:: Data extracts
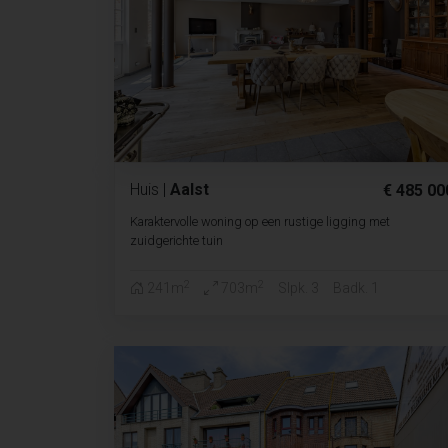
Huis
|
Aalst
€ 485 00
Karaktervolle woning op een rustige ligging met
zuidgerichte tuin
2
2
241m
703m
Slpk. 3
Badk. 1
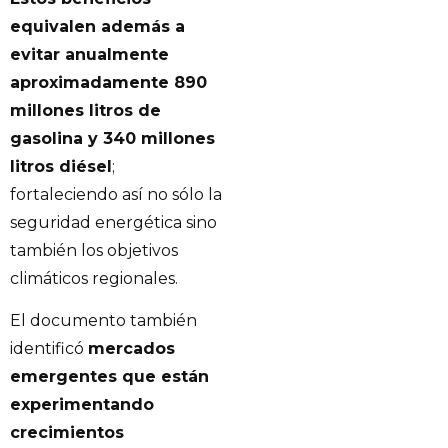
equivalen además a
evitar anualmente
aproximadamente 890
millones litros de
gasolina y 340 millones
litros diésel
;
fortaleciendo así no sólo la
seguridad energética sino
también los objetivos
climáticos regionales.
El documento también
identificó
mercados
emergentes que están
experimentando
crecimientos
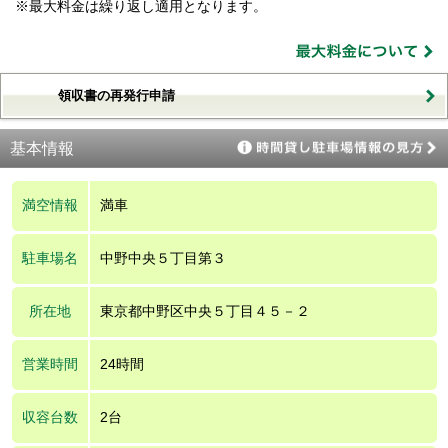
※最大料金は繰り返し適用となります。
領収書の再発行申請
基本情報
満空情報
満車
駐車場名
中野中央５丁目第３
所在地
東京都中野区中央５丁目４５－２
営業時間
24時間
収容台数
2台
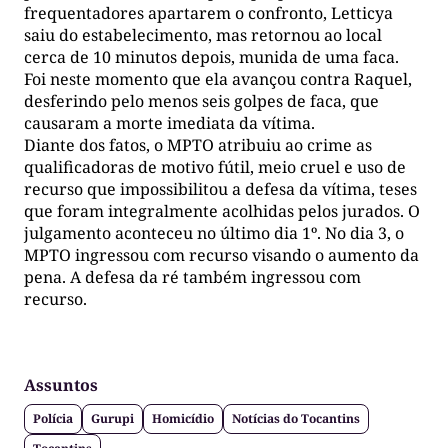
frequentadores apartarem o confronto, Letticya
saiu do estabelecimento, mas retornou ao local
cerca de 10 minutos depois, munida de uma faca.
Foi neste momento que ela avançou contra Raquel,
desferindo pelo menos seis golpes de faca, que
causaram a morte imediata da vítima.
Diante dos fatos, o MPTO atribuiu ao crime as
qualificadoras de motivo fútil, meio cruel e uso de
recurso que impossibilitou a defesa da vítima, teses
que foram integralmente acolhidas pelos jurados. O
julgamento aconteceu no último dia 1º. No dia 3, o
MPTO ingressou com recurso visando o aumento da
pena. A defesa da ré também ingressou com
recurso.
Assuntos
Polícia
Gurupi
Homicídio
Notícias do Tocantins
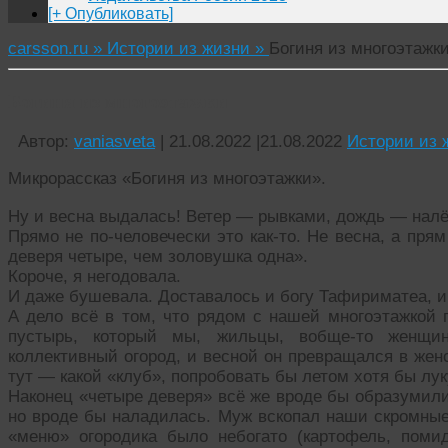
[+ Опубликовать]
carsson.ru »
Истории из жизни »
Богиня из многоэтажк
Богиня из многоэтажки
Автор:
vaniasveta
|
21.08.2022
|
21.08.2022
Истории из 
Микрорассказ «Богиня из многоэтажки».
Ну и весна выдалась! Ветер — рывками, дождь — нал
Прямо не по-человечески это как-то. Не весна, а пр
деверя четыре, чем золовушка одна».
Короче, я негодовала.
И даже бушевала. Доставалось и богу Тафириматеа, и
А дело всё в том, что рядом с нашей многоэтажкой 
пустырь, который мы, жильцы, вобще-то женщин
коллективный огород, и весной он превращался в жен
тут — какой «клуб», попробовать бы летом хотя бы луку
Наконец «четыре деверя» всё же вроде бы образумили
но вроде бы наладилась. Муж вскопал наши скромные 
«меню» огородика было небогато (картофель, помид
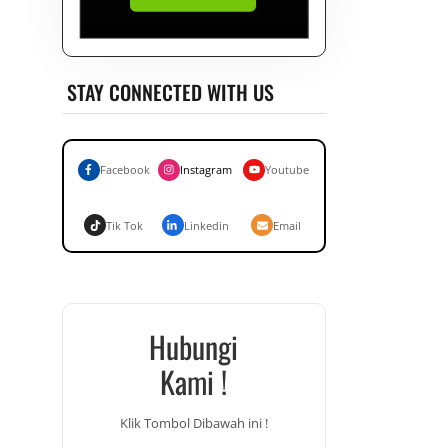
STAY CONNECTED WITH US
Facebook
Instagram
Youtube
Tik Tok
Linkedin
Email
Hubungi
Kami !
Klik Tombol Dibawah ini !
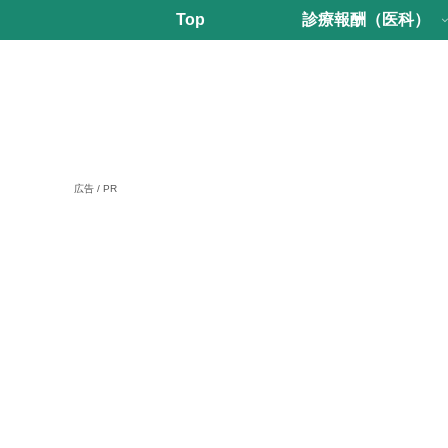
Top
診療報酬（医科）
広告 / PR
::::
- Your task -
Rewrite the lines starting at the one that has "frequentadores apartarem o" and ending after the one that has "recurso que impossibilitou", with "faca" replaced by "lâmina" and nothing else changed.

- Task solution -
frequentadores apartarem o confronto, Letticya
saiu do estabelecimento, mas retornou ao local
cerca de 10 minutos depois, munida de uma lâmina.
Foi neste momento que ela avançou contra Raquel,
desferindo pelo menos seis golpes de lâmina, que
causaram a morte imediata da vítima.
Diante dos fatos, o MPTO atribuiu ao crime as
qualificadoras de motivo fútil, meio cruel e uso de
recurso que impossibilitou a defesa da vítima, teses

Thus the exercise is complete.